President Obama acknowledged Monday that the Web site created to handle enrollments for his landmark health-care law "hasn't worked as smoothly as it was supposed to work," and he pledged that his administration would fix the problems.
"The problem has been that the Web site that's supposed to make it easy to apply for and purchase insurance -- there's no sugar-coating it, the Web site is too slow," Obama said during remarks in the Rose Garden. "Nobody's more frustrated than I am. I want the cash registers to work."

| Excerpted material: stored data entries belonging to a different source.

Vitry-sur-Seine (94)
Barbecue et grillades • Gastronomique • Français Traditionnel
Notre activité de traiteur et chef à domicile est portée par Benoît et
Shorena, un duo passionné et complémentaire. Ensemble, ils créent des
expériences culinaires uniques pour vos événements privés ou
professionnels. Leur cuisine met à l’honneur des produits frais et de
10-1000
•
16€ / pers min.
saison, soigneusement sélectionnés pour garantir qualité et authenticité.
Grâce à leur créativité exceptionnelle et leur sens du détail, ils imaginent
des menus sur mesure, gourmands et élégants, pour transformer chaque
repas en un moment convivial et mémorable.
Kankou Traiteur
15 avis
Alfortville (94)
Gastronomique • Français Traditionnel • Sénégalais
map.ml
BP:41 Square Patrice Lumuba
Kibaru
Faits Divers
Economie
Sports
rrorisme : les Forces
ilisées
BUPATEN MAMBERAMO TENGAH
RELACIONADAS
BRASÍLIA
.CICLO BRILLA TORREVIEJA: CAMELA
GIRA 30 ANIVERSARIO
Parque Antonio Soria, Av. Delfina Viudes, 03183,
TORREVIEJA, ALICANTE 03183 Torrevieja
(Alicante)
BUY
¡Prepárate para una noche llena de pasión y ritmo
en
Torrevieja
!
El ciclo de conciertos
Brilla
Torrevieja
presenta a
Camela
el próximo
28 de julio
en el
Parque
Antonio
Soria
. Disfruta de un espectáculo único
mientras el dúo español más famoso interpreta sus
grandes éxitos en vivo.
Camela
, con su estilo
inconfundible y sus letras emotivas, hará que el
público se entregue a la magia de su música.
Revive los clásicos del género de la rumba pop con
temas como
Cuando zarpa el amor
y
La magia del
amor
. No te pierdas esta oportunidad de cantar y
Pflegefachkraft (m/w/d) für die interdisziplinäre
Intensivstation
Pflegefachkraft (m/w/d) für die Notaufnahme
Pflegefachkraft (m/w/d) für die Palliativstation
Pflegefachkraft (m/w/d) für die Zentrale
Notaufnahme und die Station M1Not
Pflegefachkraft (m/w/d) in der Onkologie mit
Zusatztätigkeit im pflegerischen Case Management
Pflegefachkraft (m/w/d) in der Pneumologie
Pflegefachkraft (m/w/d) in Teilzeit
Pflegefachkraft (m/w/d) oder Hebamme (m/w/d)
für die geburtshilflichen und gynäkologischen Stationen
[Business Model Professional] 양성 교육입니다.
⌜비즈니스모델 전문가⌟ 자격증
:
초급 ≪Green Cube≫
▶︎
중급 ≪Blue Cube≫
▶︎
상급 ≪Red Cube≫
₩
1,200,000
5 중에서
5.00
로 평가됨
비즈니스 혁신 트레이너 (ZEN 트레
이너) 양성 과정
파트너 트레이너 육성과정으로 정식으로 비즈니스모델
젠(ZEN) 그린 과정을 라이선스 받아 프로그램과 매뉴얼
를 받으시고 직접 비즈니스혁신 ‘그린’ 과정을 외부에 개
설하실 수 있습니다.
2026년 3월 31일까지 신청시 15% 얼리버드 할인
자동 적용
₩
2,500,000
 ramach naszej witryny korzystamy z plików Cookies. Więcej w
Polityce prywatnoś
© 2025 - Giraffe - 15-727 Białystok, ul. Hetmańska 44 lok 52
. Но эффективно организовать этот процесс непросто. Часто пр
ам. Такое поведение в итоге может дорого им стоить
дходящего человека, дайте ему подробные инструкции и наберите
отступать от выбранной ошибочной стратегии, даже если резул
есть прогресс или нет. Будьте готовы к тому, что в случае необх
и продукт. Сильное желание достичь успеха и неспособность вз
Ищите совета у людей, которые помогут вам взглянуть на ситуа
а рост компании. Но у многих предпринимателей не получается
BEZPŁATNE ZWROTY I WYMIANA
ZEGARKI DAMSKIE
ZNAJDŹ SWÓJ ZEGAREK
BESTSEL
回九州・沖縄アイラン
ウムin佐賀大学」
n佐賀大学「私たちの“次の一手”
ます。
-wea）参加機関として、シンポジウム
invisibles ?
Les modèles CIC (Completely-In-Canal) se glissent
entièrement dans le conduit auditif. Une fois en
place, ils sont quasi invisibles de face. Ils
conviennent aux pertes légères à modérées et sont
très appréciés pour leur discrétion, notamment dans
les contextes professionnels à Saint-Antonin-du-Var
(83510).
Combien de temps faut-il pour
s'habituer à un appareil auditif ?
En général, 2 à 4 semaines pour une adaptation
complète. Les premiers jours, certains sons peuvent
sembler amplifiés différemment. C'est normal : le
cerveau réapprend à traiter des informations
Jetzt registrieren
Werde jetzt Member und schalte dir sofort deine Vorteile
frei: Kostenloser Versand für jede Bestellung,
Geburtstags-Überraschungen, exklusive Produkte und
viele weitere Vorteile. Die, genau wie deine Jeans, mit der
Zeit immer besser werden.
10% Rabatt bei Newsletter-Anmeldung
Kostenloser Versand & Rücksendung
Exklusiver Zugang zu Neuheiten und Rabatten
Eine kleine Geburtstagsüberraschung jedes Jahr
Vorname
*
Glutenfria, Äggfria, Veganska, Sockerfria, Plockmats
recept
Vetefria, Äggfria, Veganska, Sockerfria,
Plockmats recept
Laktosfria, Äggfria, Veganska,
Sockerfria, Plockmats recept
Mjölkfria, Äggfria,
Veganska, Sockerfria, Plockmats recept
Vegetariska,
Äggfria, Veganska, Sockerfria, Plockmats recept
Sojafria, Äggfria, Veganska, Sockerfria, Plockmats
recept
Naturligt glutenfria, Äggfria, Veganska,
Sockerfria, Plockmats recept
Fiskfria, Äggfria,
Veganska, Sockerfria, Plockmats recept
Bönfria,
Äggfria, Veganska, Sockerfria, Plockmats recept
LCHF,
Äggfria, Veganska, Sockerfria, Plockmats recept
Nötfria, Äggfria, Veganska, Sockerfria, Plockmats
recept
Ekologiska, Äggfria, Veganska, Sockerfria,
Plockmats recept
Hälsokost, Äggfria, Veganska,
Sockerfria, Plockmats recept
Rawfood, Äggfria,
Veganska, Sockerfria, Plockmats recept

Flanked by ordinary residents and small business owners who stand to benefit from the Affordable Care Act, the president aimed to restore public confidence in the online application portals for the federal health-care law.
"We're doing everything we can possibly do to get the Web site working faster, better," he said. "People are working overtime to boost capacity. ... Nobody's madder than me, which means it's going to get fixed."
The problems that have plagued the site have threatened to undermine Obama's signature domestic policy achievement. Just three weeks into its rollout, the site has had trouble processing requests, and the administration has added a team of outside computer programmers to try to assess and fix the problems.
Obama said nearly 20 million people have visited the site, emphasizing the demand for the affordable health-care options the new program is supposed to provide. However, he acknowledged that many people have been unable to enroll in the online exchanges.
The president also acknowledged that his Republicans opponents would point to the setback as evidence that the Affordable Care Act is a failure.
"That's the one thing that unifies the party these days," Obama said of the GOP. "Given the problems of the Web site, they'll look to go after it even harder."
But, he said, the health-care options in the new program are "a good deal. People don't just want it; they're showing up to buy it."